▶ [SELECTED TEXT]:
As an adult, I didn’t think much about mini things until a couple of years ago when I was gifted the book In Miniature: How Small Things Illuminate the World. In it, author Simon Garfield examines a variety of small-scale phenomena, including flea circuses, shabtis (small figurines from Egyptian tombs), and model trains. My early experiences coalesced as I read this, and I came to identify as more than a person with an idle interest in small things; I recognized myself as a “miniatures person.”
I started exploring small things on the internet, and, much to my delight, I realized an entire ecosystem of miniatures exists on Instagram. You can follow artists who make perfectly functioning mechanical dioramas or tiny barbecue spreads, or artists who will re-create a real-world bar or the set from the TV show Friends. This past year, with plenty of time in quarantine, I finally became a consumer, buying on eBay a mini cupboard filled with cans of retro goodies like steak and onions, beans and franks, and fruit cocktail. I also ordered a set of soups: bowls filled with clear polymer in which little vegetables and strips of meats emerge from the surface.
I’m in good company: Google Trends shows searches for “mini food” on a steady increase over the past 15 years. Amanda Hess, writing for the New York Times, explained how tiny food brought her the joys of supermarket shopping she was missing in quarantine. For me, the appeal lies in the visceral emotional connection I feel—the pull of seeing best-loved culinary favorites adorably rendered in miniature.

Limb landmark coordinates:

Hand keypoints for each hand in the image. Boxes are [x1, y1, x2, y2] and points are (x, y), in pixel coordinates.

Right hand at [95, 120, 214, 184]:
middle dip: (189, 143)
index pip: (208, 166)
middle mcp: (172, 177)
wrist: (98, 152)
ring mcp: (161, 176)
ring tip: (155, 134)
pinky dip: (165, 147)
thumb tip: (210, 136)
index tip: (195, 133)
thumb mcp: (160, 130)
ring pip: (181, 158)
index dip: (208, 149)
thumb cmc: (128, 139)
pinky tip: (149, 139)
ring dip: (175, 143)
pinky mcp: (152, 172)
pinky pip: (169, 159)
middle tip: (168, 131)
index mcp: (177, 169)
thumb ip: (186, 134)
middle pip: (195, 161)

▶ [WHAT TO DO]:
**A)** Answer these questions from the text about miniatures:
(i) What book was the writer given as a gift?
(ii) What did the writer buy on eBay?
(iii) What does Google Trends show about searches for "mini food" over the past 15 years?
**B)** Copy word for word the part of the text about miniatures between "I’m in good" and "rendered in miniature.", inclusive.

▶ [OUTPUTS BY TASK]:
**A)**
(i) In Miniature: How Small Things Illuminate the World
(ii) A mini cupboard filled with cans of retro goodies like steak and onions, beans and franks, and fruit cocktail
(iii) They have been on a steady increase.

**B)**
I’m in good company: Google Trends shows searches for “mini food” on a steady increase over the past 15 years. Amanda Hess, writing for the New York Times, explained how tiny food brought her the joys of supermarket shopping she was missing in quarantine. For me, the appeal lies in the visceral emotional connection I feel—the pull of seeing best-loved culinary favorites adorably rendered in miniature.